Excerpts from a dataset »
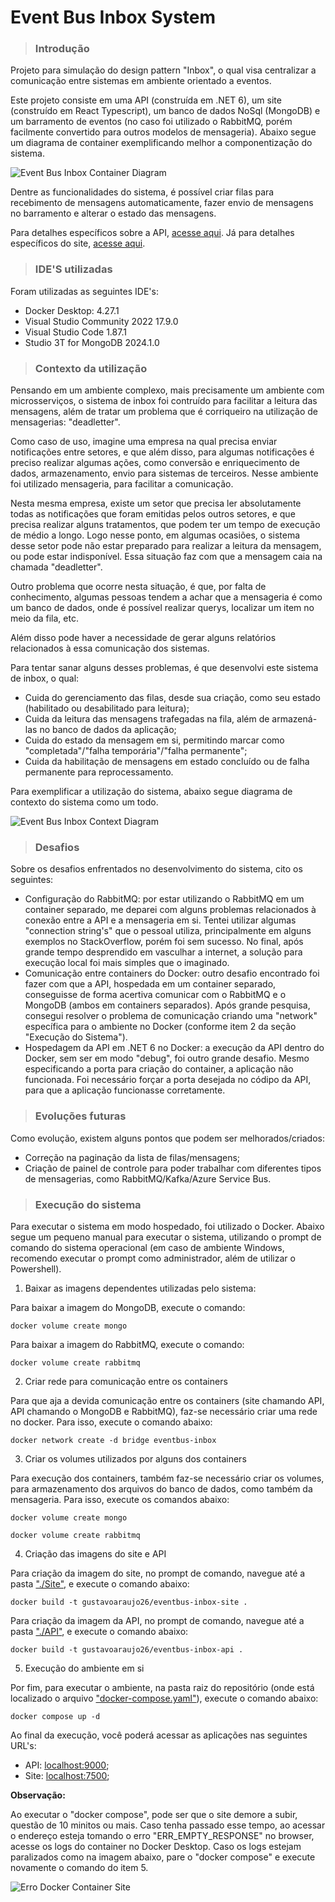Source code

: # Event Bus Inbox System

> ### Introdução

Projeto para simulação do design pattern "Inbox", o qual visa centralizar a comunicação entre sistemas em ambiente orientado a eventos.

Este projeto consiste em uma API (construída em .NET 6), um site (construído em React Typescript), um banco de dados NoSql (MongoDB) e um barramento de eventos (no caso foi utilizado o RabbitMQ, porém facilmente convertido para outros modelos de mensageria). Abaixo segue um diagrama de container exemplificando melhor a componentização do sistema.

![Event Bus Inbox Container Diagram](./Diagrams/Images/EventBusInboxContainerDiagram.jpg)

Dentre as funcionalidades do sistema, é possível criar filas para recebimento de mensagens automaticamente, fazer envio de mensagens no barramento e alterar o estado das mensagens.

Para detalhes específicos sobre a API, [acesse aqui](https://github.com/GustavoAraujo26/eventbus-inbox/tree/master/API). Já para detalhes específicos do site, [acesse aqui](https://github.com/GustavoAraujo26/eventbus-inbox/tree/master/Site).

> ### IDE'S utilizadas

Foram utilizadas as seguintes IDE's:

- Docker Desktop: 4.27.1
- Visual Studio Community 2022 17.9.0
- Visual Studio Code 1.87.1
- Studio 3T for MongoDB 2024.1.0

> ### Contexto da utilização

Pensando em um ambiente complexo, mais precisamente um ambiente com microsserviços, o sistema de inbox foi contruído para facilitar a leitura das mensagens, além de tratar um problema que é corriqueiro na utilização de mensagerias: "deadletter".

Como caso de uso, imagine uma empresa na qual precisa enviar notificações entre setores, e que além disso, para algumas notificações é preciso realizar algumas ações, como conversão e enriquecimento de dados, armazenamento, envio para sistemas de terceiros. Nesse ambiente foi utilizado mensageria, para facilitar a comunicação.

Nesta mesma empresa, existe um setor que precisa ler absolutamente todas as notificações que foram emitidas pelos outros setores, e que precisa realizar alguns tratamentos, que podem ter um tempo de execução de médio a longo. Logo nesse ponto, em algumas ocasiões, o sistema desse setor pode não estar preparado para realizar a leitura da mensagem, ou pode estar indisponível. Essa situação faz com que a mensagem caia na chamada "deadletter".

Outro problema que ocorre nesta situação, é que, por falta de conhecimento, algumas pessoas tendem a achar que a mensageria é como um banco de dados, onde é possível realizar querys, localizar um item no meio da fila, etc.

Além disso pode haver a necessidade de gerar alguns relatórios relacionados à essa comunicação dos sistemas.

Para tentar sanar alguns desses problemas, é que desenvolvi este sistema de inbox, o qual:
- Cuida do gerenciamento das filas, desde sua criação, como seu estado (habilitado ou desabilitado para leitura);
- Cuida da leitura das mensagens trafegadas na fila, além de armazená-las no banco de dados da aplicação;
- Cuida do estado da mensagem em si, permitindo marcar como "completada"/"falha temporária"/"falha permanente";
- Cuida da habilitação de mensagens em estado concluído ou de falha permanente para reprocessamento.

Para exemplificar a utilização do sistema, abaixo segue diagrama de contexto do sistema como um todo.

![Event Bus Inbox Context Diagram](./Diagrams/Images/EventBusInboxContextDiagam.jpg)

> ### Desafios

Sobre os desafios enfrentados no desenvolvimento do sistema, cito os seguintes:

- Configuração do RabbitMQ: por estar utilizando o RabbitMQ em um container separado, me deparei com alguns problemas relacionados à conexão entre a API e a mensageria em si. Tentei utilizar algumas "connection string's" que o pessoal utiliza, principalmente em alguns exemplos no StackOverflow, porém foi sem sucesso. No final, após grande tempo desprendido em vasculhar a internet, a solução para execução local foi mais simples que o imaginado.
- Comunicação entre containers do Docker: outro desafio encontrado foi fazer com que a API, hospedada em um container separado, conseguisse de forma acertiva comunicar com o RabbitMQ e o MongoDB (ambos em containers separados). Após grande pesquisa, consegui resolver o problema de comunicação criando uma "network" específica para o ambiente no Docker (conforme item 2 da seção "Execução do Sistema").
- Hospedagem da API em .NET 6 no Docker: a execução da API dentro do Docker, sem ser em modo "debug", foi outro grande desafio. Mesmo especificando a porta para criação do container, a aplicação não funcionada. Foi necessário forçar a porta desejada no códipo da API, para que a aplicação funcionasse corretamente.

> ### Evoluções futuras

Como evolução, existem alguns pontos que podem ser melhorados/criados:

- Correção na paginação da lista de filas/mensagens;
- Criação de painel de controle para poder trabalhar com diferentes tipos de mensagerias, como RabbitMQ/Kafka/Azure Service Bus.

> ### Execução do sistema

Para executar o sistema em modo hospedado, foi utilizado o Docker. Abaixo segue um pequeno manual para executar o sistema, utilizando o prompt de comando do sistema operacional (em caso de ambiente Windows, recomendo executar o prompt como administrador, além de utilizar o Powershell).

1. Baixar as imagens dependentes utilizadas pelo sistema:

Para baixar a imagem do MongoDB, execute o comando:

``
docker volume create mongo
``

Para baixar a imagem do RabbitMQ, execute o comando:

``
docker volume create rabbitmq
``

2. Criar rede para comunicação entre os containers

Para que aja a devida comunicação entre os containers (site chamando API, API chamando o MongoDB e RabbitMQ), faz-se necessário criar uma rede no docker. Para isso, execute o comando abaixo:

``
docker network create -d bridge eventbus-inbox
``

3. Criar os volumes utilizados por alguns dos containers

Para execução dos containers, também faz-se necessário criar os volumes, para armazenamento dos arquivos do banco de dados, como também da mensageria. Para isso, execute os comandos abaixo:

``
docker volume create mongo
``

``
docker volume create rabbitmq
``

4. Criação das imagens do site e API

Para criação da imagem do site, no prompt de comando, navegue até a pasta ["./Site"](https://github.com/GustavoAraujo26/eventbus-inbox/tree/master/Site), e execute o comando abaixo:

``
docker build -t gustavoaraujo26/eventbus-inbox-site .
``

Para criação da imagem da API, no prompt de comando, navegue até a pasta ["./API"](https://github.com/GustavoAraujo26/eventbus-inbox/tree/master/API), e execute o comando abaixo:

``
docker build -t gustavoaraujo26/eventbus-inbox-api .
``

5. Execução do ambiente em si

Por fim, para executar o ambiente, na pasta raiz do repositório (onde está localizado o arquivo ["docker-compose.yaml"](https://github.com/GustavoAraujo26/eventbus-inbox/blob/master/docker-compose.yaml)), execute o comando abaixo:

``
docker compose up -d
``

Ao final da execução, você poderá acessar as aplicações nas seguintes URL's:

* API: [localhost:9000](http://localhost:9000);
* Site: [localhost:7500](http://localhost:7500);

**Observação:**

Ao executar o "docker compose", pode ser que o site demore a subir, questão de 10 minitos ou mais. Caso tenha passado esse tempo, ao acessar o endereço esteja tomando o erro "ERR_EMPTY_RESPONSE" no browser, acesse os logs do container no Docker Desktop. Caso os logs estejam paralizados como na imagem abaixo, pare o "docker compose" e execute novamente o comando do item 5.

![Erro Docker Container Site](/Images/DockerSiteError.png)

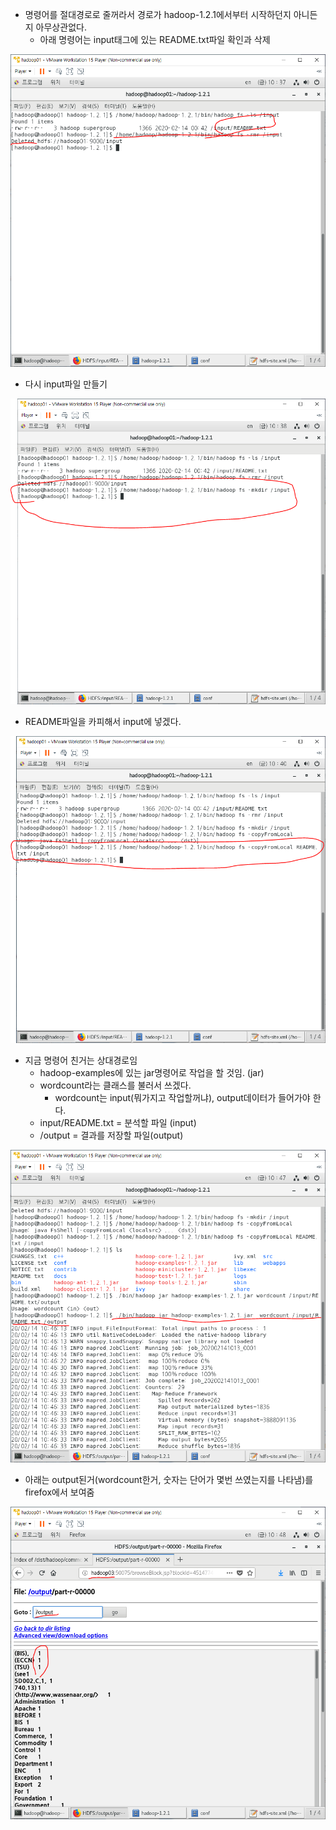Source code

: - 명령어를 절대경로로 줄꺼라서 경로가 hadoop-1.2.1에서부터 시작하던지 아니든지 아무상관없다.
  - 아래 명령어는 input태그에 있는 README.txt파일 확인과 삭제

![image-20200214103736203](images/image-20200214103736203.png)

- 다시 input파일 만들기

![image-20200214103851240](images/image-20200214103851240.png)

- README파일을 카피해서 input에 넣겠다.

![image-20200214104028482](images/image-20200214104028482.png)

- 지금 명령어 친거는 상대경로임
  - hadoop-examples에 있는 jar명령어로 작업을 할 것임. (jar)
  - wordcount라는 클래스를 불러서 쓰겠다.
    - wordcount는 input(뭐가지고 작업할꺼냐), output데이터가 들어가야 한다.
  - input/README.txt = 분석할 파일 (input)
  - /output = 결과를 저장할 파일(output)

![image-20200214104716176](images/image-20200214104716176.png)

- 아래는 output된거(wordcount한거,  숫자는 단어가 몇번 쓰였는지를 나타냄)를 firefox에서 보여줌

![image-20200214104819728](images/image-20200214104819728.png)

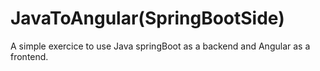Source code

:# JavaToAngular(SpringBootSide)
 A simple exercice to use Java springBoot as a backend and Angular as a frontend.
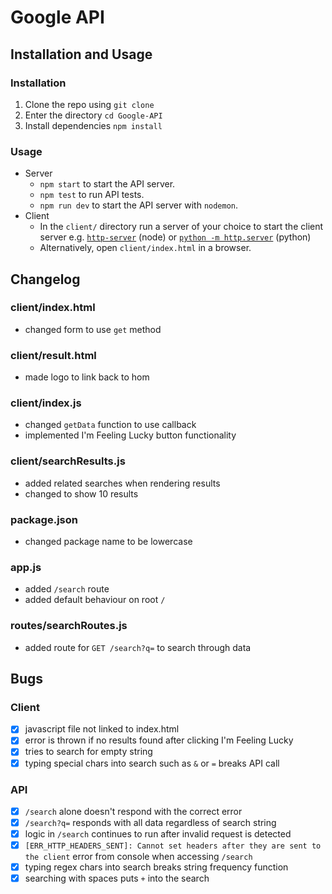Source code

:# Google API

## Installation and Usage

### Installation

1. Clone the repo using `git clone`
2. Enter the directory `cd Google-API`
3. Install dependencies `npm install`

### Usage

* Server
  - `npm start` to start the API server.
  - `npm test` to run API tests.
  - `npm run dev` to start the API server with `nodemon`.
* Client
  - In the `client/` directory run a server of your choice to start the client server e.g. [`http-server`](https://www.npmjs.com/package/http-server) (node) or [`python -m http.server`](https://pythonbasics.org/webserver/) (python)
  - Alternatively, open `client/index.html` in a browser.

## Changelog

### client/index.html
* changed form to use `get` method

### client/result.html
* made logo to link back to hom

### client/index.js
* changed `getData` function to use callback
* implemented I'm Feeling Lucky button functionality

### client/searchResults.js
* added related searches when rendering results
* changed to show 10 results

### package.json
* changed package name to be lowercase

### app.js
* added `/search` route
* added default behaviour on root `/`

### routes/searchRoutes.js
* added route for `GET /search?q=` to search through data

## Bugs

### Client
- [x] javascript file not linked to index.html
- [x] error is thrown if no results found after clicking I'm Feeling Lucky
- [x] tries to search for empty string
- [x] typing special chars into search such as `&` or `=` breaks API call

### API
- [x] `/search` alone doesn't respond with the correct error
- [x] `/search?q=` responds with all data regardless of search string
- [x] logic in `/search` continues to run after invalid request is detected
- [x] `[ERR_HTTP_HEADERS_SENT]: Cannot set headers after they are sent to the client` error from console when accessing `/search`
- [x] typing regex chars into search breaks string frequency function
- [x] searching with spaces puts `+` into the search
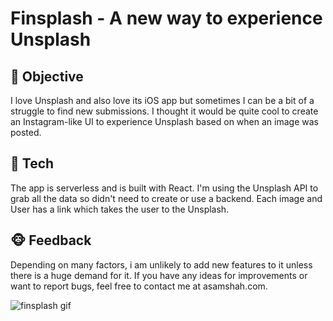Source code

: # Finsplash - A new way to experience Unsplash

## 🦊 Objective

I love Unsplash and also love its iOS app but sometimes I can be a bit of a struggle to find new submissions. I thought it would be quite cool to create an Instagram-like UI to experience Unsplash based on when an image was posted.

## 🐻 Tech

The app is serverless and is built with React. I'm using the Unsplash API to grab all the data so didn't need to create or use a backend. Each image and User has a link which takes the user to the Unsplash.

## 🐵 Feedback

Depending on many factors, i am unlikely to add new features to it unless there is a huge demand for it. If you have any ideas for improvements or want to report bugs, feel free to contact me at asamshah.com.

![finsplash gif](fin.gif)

EXERCISE AIM »
From the data above, give the lines starting at the one containing "### Execução do sistema" and ending at the one containing "1. Baixar as" as a JSON list of strings, one string per line, omitting blank lines.

SOLUTION FOR THIS PROBLEM »
[
  "> ### Execução do sistema",
  "Para executar o sistema em modo hospedado, foi utilizado o Docker. Abaixo segue um pequeno manual para executar o sistema, utilizando o prompt de comando do sistema operacional (em caso de ambiente Windows, recomendo executar o prompt como administrador, além de utilizar o Powershell).",
  "1. Baixar as imagens dependentes utilizadas pelo sistema:"
]